The move away from one off or ad hoc customer research studies towards real-time, on-going customer experience management systems has been driven by a recognition that organisations view of the world isn’t usually the reality of their customer experience. Organisations know that it is essential for them to listen to, understand and act upon feedback from their customers.

For companies, there are also a number of feedback sources and channels to tap into for that evidence and insight; from complaints data, to (transactional) nps surveys to social media monitoring, website feedback and contact centre interactions. The integration of these sources into one common feedback framework provides an organisation with a hugely powerful consolidation of what appears to be actionable insight – but it does not necessarily steer them towards the right customer activities.

The problem organisations face is that these customers and their issues that form part of these data repositories are not always representative of the whole base or of the typical customer experience.

There needs to be a more rounded and value based approach.

Questions that come to mind are:

1. If a typical business only hears from 4% of its dissatisfied customers and for every one of these dissatisfied customers who bothers to complain there are 26 others remain silent; how can you assess what of the experiences of those who do stay silent?
2. If only 10% of customers were to participate in a survey after having had a transaction or interaction with an organisation; what are the experiences of the other 90%?
3. Often transactional surveys are based on a set of internally generated assumptions or attributes to be measured; are these the things that the customer values or need to feed back about
4. In surveys, customers tend to feedback about the rational parts of their experience; what about their emotional experience (as these things are usually high up on the list of customer priorities)
5. Does highest incidence = biggest issue? Are the most commonly mentioned problems the most important customer related issues?
6. Is there a cumulative effect? A singular interaction may have low significance, but do cumulative experiences (similar or not) across a journey have a whole new impact (1+1 =3!) for a customer?

> WORK INSTRUCTION 1:
Please retype the listing, starting with the line that contains "Con estos resultados, el dinamismo" and going on through the end of the listing, leaving out the pictures.
The customer feedback text and the listing have no connection to each other.

> INFORMATION GIVEN:
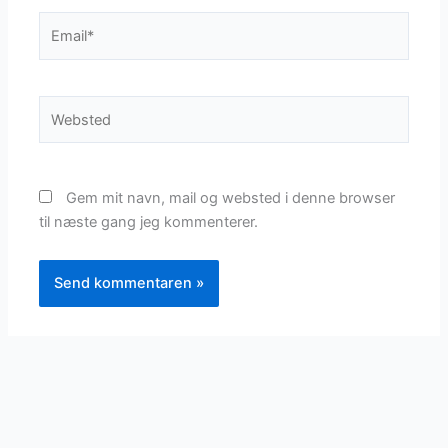
Email*
Websted
Gem mit navn, mail og websted i denne browser
til næste gang jeg kommenterer.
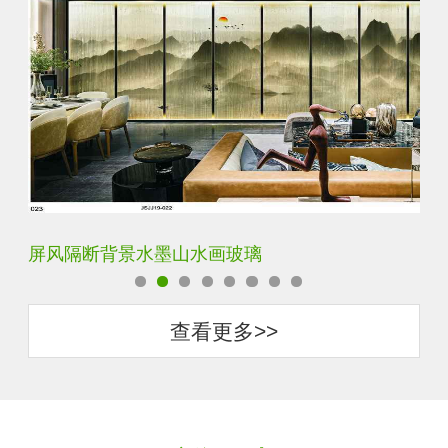
屏风隔断背景水墨山水画玻璃
简
查看更多>>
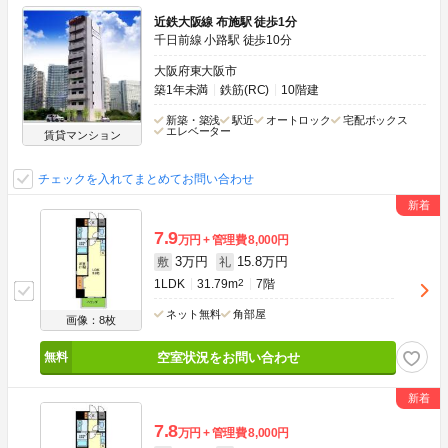
近鉄大阪線 布施駅 徒歩1分
千日前線 小路駅 徒歩10分
大阪府東大阪市
築1年未満
鉄筋(RC)
10階建
新築・築浅
駅近
オートロック
宅配ボックス
エレベーター
賃貸マンション
チェックを入れてまとめてお問い合わせ
7.9
万円
管理費
8,000円
3万円
15.8万円
敷
礼
1LDK
31.79m
2
7階
ネット無料
角部屋
画像：8枚
空室状況をお問い合わせ
7.8
万円
管理費
8,000円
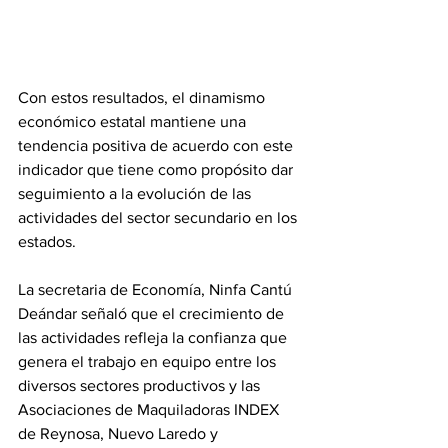
Con estos resultados, el dinamismo 
económico estatal mantiene una 
tendencia positiva de acuerdo con este 
indicador que tiene como propósito dar 
seguimiento a la evolución de las 
actividades del sector secundario en los 
estados.
La secretaria de Economía, Ninfa Cantú 
Deándar señaló que el crecimiento de 
las actividades refleja la confianza que 
genera el trabajo en equipo entre los 
diversos sectores productivos y las 
Asociaciones de Maquiladoras INDEX 
de Reynosa, Nuevo Laredo y 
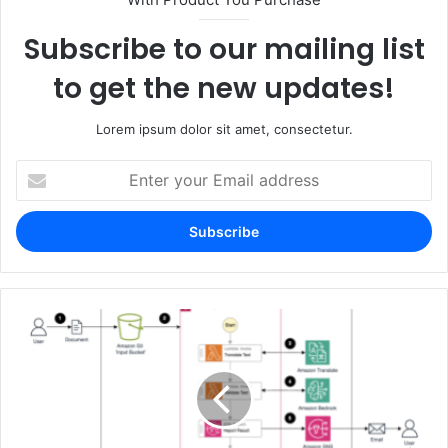
Subscribe to our mailing list
to get the new updates!
Lorem ipsum dolor sit amet, consectetur.
Enter
your
Email
address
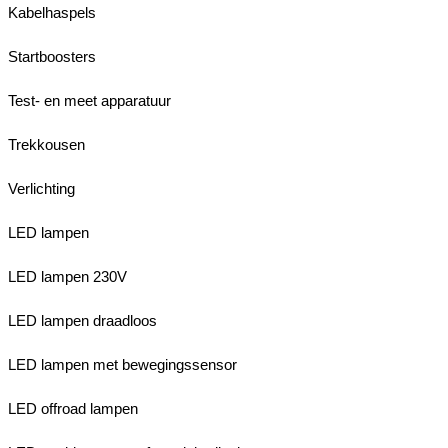
Kabelhaspels
Startboosters
Test- en meet apparatuur
Trekkousen
Verlichting
LED lampen
LED lampen 230V
LED lampen draadloos
LED lampen met bewegingssensor
LED offroad lampen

> WORK INSTRUCTION 2:
Echo the customer feedback text word for word, starting with "Questions that come" and going on through "the other 90%?".

> TASK RESPONSE 1:
Con estos resultados, el dinamismo 
económico estatal mantiene una 
tendencia positiva de acuerdo con este 
indicador que tiene como propósito dar 
seguimiento a la evolución de las 
actividades del sector secundario en los 
estados.
La secretaria de Economía, Ninfa Cantú 
Deándar señaló que el crecimiento de 
las actividades refleja la confianza que 
genera el trabajo en equipo entre los 
diversos sectores productivos y las 
Asociaciones de Maquiladoras INDEX 
de Reynosa, Nuevo Laredo y 
Subscribe to our mailing list
to get the new updates!
Lorem ipsum dolor sit amet, consectetur.
Enter
your
Email
address
Kabelhaspels
Startboosters
Test- en meet apparatuur
Trekkousen
Verlichting
LED lampen
LED lampen 230V
LED lampen draadloos
LED lampen met bewegingssensor
LED offroad lampen

> TASK RESPONSE 2:
Questions that come to mind are:

1. If a typical business only hears from 4% of its dissatisfied customers and for every one of these dissatisfied customers who bothers to complain there are 26 others remain silent; how can you assess what of the experiences of those who do stay silent?
2. If only 10% of customers were to participate in a survey after having had a transaction or interaction with an organisation; what are the experiences of the other 90%?